In my work I often hear the dangerous misconception that those not disclosing their positive status are doing it as an act of revenge and mal intention. This has contributed to the disturbing justification to incarcerate positive folks simply due to their status. And this is just one of the issues.

According to the Positive Justice Project’s HIV Criminalization Fact Sheet, “at least 35 states have singled out people who have tested positive for HIV for criminal prosecution or enhanced sentences, either under HIV-specific criminal laws or under general criminal laws governing crimes such as assault, attempted murder or reckless endangerment.”  In such cases, proof of intent to transmit and/or actual transmission of HIV have rarely been necessary for prosecution.  Disclosure is often the only affirmative defense available to those facing prosecution, yet more often than not, it is extremely difficult to prove, considering these conversations more often than not take place in private settings and scenarios.

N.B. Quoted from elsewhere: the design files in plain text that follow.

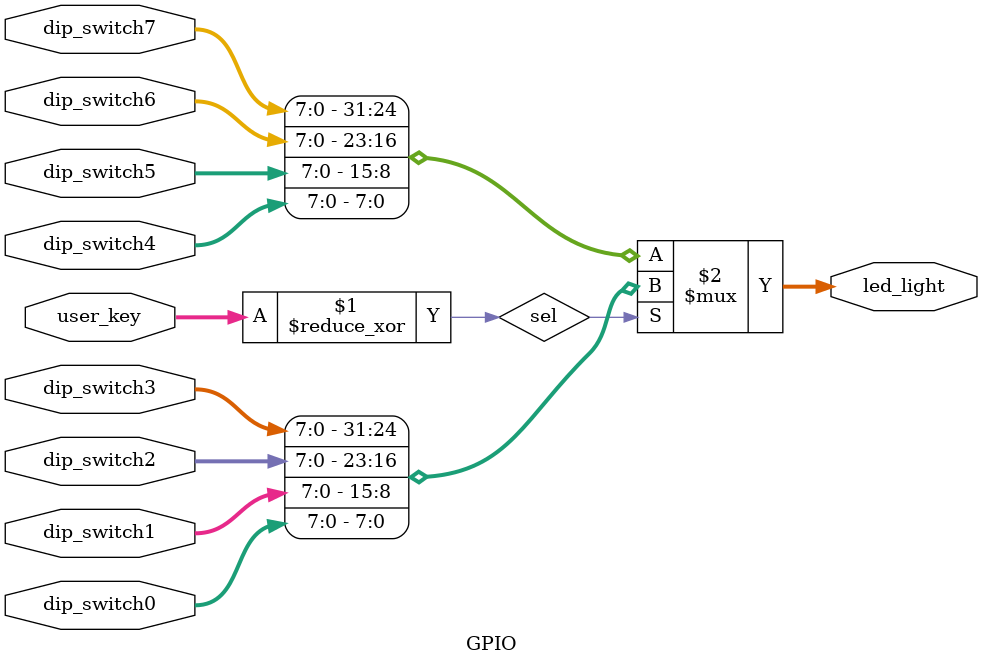
<source format=v>
`timescale 1ns / 1ps


module GPIO (
    // dip switch
    input [7:0] dip_switch0,
    input [7:0] dip_switch1,
    input [7:0] dip_switch2,
    input [7:0] dip_switch3,
    input [7:0] dip_switch4,
    input [7:0] dip_switch5,
    input [7:0] dip_switch6,
    input [7:0] dip_switch7,
    // key
    input [7:0] user_key,
    // led
    output [31:0] led_light
);
    wire sel = ^user_key;
    assign led_light = sel ? {dip_switch3,dip_switch2,dip_switch1,dip_switch0} : 
                             {dip_switch7,dip_switch6,dip_switch5,dip_switch4};
endmodule


</source>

Placing the burden of disclosure solely on the positive person creates a false justification for negative folks to take advantage of the vulnerability positive people have underneath these criminal laws keeping a chokehold and a standstill on the possibility of sexual liberation to become more than a ‘cool’ thing to talk about private liberal college classrooms.

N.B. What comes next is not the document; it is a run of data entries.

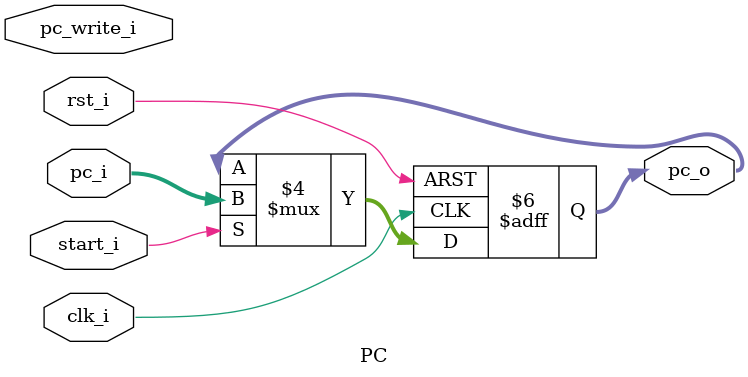
<source format=v>
module PC
(
    clk_i,
    rst_i,
    start_i,
    pc_write_i,
    pc_i,
    pc_o
);

// Ports
input               clk_i;
input               rst_i;
input               start_i;
input               pc_write_i;
input   [31:0]      pc_i;
output  [31:0]      pc_o;

// Wires & Registers
reg     [31:0]      pc_o;


always@(posedge clk_i or negedge rst_i) begin
    if(~rst_i) begin
        pc_o <= 32'b0;
    end
    else begin
        if(start_i /* && pc_write_i*/)
                pc_o <= pc_i;
        else
            pc_o <= pc_o;
    end
end

endmodule

</source>
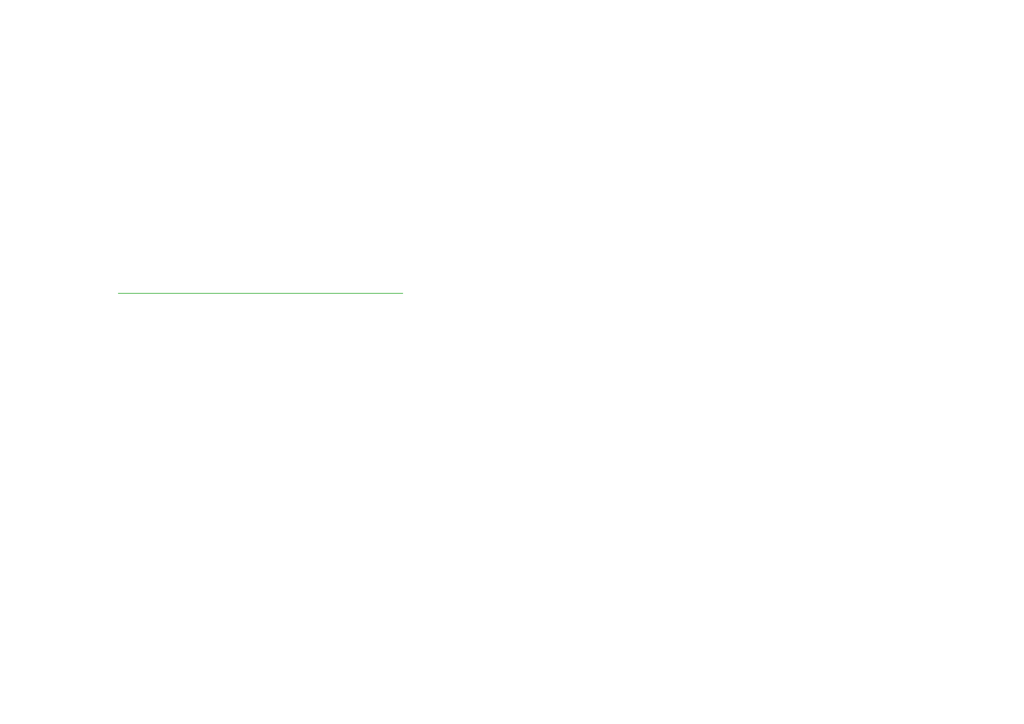
<source format=kicad_sch>
(kicad_sch
	(version 20250114)
	(generator "eeschema")
	(generator_version "9.0")
	(uuid "006089c7-9fbf-409d-b567-e777485c04bc")
	(paper "A4")
	(lib_symbols)
	(wire
		(pts
			(xy 34.29 85.09) (xy 116.84 85.09)
		)
		(stroke
			(width 0)
			(type default)
		)
		(uuid "3c4b373a-a398-48c2-ba65-ae513c96af81")
	)
)

</source>
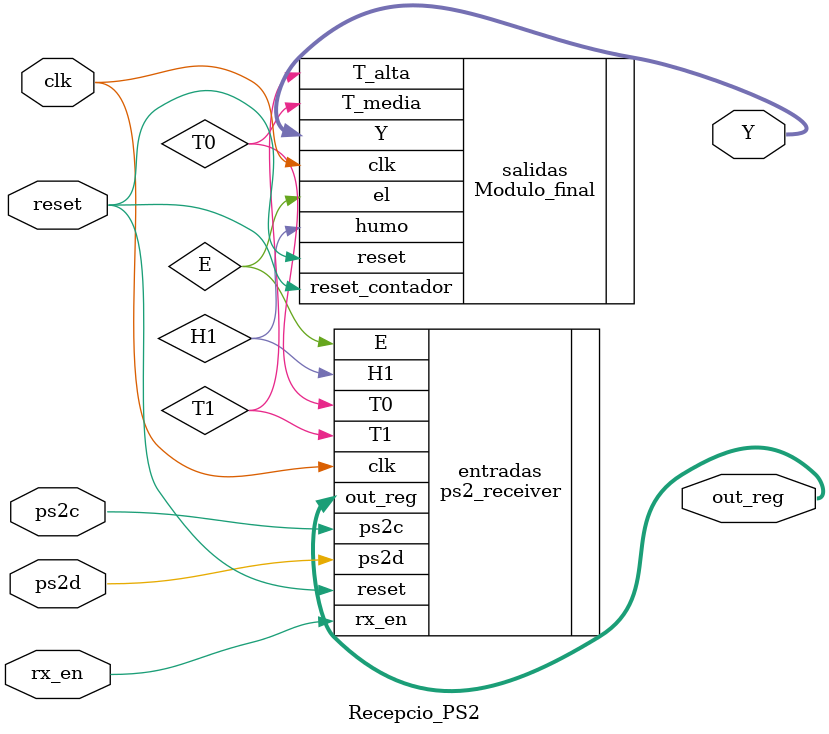
<source format=v>
`timescale 1ns / 1ps
module Recepcio_PS2(
input clk,reset,ps2d,ps2c,rx_en,
output [10:0] out_reg,Y
    );

wire T1,T0, H1,E;
// Instantiate the module
Modulo_final salidas (
    .T_alta(T1), //wire
    .T_media(T0), //wire
    .clk(clk), //clock
    .reset_contador(reset),//input 
    .humo(H1), //wire
    .el(E), //wire
    .reset(reset), //input 
    .Y(Y)//output
    );
// Instantiate the module
ps2_receiver entradas (
    .clk(clk), //clock
    .reset(reset), //input
    .ps2d(ps2d), //input
    .ps2c(ps2c), //input
    .rx_en(rx_en), //input
    .T0(T0), //wire
    .T1(T1), //wire
    .H1(H1), //wire
    .E(E), //wire
    .out_reg(out_reg)//output
    );

	 
endmodule

</source>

Yet, HIV criminalization is the elephant in the room among AIDS activists, ASOs, LGBT rights organizations and many politicians alike. So what is stopping us from making this a pinnacle issue amongst us AIDS activists and advocates?

As someone who has been involved in AIDS activism for a good portion of my life thus far, but is obviously still on the newer side of things, I wonder if it is our attachment to the 1980s and 90s as the ultimate in AIDS activism and advocacy. As the exhibition WHY WE FIGHT highlights, it was a time of influential activism from many individuals and groups. The work they have done, and many continue to do, inspires and informs much of the work of QUEEROCRACY. In our actions we are often aware we are harking back to a time where AIDS actions were a common occurrence. And yet, I can’t help but feel our fascination with the past has lead to lackadaisical action around HIV criminalization. I often see people so obsessed with the past they neglect the present. With that said, there is nothing wrong with a healthy dose of admiration and remembrance but we cannot confuse the past with the needs, fights, faces and fears of the present  I have a friend who was asked to work on an archiving project around AIDS, and simply put the funders said that they should only go up to 1996. My friend pushed back knowing all too well that if they only went up to the introduction of ART so much of the present would be lost in the markings of the past.

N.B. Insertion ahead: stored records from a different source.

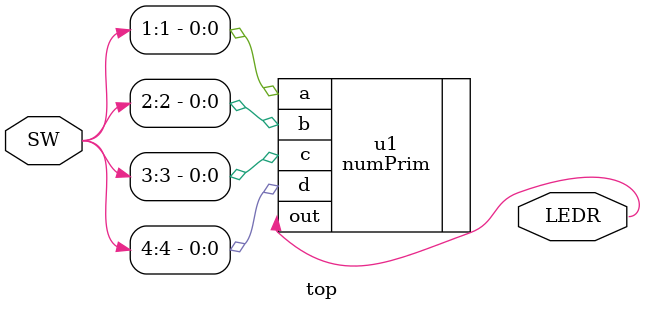
<source format=v>
module top(
    input  [4:1] SW,
    output [0:0]LEDR
);

    numPrim u1 (.a(SW[1]),.b(SW[2]), .c(SW[3]), .d(SW[4]),.out(LEDR[0]));

endmodule
</source>
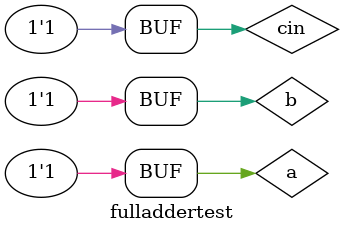
<source format=v>
`timescale 1ns/1ps
module fulladdertest;
  reg a,b,cin;
  wire sum,cout;
  fulladder fa1(a,b,cin,sum,cout);
  initial
  begin
    a=1'b0; b=1'b0; cin=1'b0;
    #1 a=1'b0; b=1'b0; cin=1'b1;
    #1 a=1'b0; b=1'b1; cin=1'b0;
    #1 a=1'b0; b=1'b1; cin=1'b1;
    #1 a=1'b1; b=1'b0; cin=1'b0;
    #1 a=1'b1; b=1'b0; cin=1'b1;
    #1 a=1'b1; b=1'b1; cin=1'b0;
    #1 a=1'b1; b=1'b1; cin=1'b1;
  end
endmodule

</source>
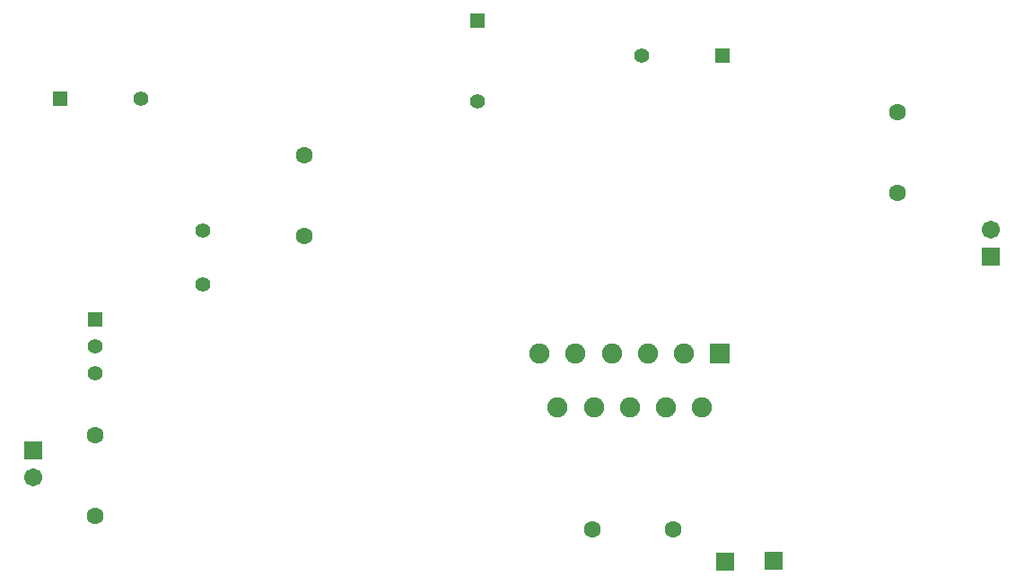
<source format=gts>
G04 Layer_Color=8388736*
%FSAX25Y25*%
%MOIN*%
G70*
G01*
G75*
%ADD24R,0.05524X0.05524*%
%ADD25C,0.05524*%
%ADD26R,0.05524X0.05524*%
%ADD27R,0.06706X0.06706*%
%ADD28C,0.06706*%
%ADD29R,0.06706X0.06706*%
%ADD30C,0.06312*%
%ADD31C,0.07493*%
%ADD32R,0.07493X0.07493*%
D24*
X0400000Y0328500D02*
D03*
X0258000Y0217500D02*
D03*
D25*
X0400000Y0298500D02*
D03*
X0275000Y0299500D02*
D03*
X0461000Y0315500D02*
D03*
X0258000Y0207500D02*
D03*
Y0197500D02*
D03*
X0298000Y0250500D02*
D03*
Y0230500D02*
D03*
D26*
X0245000Y0299500D02*
D03*
X0491000Y0315500D02*
D03*
D27*
X0590500Y0241000D02*
D03*
X0235000Y0169000D02*
D03*
D28*
X0590500Y0251000D02*
D03*
X0235000Y0159000D02*
D03*
D29*
X0510000Y0128000D02*
D03*
X0492000Y0127500D02*
D03*
D30*
X0258000Y0144500D02*
D03*
Y0174500D02*
D03*
X0556000Y0264500D02*
D03*
Y0294500D02*
D03*
X0335500Y0278500D02*
D03*
Y0248500D02*
D03*
X0472500Y0139500D02*
D03*
X0442500D02*
D03*
D31*
X0449807Y0205000D02*
D03*
X0456500Y0185000D02*
D03*
X0463193Y0205000D02*
D03*
X0469886Y0185000D02*
D03*
X0476579Y0205000D02*
D03*
X0483272Y0185000D02*
D03*
X0423035Y0205000D02*
D03*
X0429728Y0185000D02*
D03*
X0436421Y0205000D02*
D03*
X0443114Y0185000D02*
D03*
D32*
X0489965Y0205000D02*
D03*
M02*

</source>
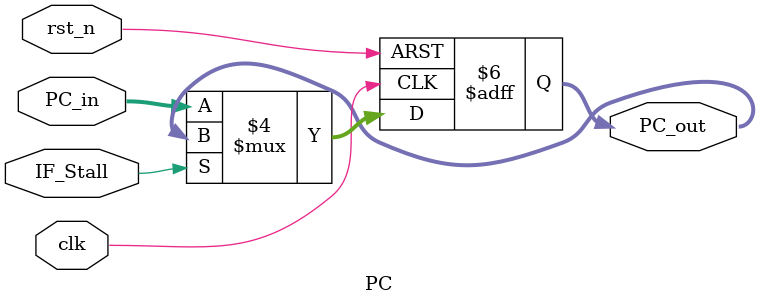
<source format=v>
`timescale 1ns/10ps
module PC(
    input clk, // clk signal using when positive edge
    input rst_n, // reset when 0
    input IF_Stall, // stall when 1
    input [31:0] PC_in, // next instruction adderss
    output reg [31:0] PC_out // current instruction adderss
);

always @(posedge clk or negedge rst_n)
begin
    if(!rst_n) PC_out <= 0;
    else if(IF_Stall) PC_out <= PC_out;
    else PC_out <= PC_in;
end
endmodule
</source>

The present matters. We need a new movement because the old movement can’t show us how to fight for something that those in the past weren’t concentrated on then. We can learn from the past, there is no doubt in that, but just as important we need to be aware and react to what is going on in the present. Which brings us back to disclosure. It has always been difficult. Even before there was a name for it the virus was stigmatized but now it is also heavily criminalized.

We are in a moment where there is no shortage of impassioned activists, only of those who refuse to recognize their work for the fearlessness that it embodies. We should be able to treat and appreciate the past in the ways we want the present to be treated years or decades later. These groups do exist;  the Sero Project, Positive Women’s Network-USA, Positive Justice Project, AIDS Action Now! and many others who work with a fearlessness that demands no virus be put on trial. Many who fight with a fearlessness that exposes the neglect of support from AIDS advocates when Nushawn Williams was imprisoned, vindicated and turned into an AIDS monster all over national news. A fearlessness from those within prisons advocating for their own HIV justice. A fearlessness that does not leave those at risk of incarceration and those incarcerated invisible within the HIV/AIDS movement. We need a time where disclosure can be sexier than it is scary.